__Supplied passage__
* START *

Dr. Abigail L. Rosenthal 18:41: Yeah, and I just, I know who holds tomorrow. You know, I just feel it stood by me and it's been with me and I have no clear, certainly no conceptual coherence between, on the one hand, my spontaneous, since childhood love for india, my spontaneous again since childhood (my father was born in louisville and so there's a little bit of, you know, Southern spillover, he liked it too) country music and country gospel and the Jewish element which is totally inscripted in my core identity. Just one example. The first time I'm flying on an El Al plane and we're about to land in Israel.
Dr. Abigail L. Rosenthal 19:57: Never have been there before and spontaneously the thought comes into my mind there it is again. There it is again. There it is again. How nice they put cities down this time. Where did that come from? What is that? From reincarnation? I used to be there. I don't know and I didn't make it up. It came into my mind. And we're talking about the native green. We're not talking about pretense. It's not about this is brotherhood week and we'll all pretend to like each other, though in fact we bore each other and can't stand each other, and it's all a false face. It's not Brotherhood Week. These are profound inner strands. I have no coherent account for their compatibility, except that I'm not flying apart and somehow they coexist in the middle of me and I think the Jewish essence is the deepest, or the heart's core, but it doesn't have this almost unaccountable openness.
Dr. Jerry L. Martin 21:26: Yeah.

* END *

__Material provided__

* START *

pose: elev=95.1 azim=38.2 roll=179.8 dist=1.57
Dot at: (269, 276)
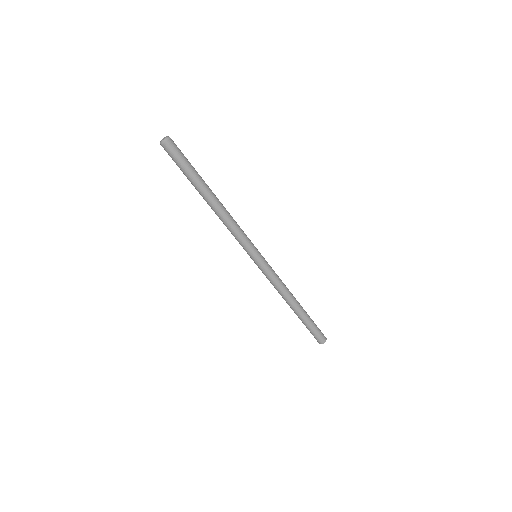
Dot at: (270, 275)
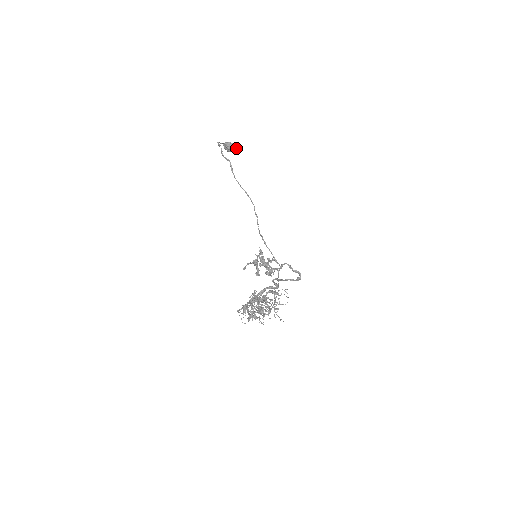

* END *

__Goals__
[1] According to the transcript, where was Rosenthal's father born?
[2] Decide whether each statement agrees with the transcript: (a) Rosenthal had visited Israel before her first El Al flight there. (b) Rosenthal thinks the Jewish essence is the deepest of her inner strands. (c) Rosenthal says she made up the thought that came to her as the plane was landing.
[3] Print the stretch of the transcript from "Dr. Abigail L. Rosenthal 18:41: Yeah, and" through "land in Israel.".
The lines have no connection to the transcript.

__Final results__
[1] He was born in Louisville.

[2]
(a) No: "Never have been there before"
(b) Yes: "I think the Jewish essence is the deepest, or the heart's core"
(c) No: "I don't know and I didn't make it up."

[3]
Dr. Abigail L. Rosenthal 18:41: Yeah, and I just, I know who holds tomorrow. You know, I just feel it stood by me and it's been with me and I have no clear, certainly no conceptual coherence between, on the one hand, my spontaneous, since childhood love for india, my spontaneous again since childhood (my father was born in louisville and so there's a little bit of, you know, Southern spillover, he liked it too) country music and country gospel and the Jewish element which is totally inscripted in my core identity. Just one example. The first time I'm flying on an El Al plane and we're about to land in Israel.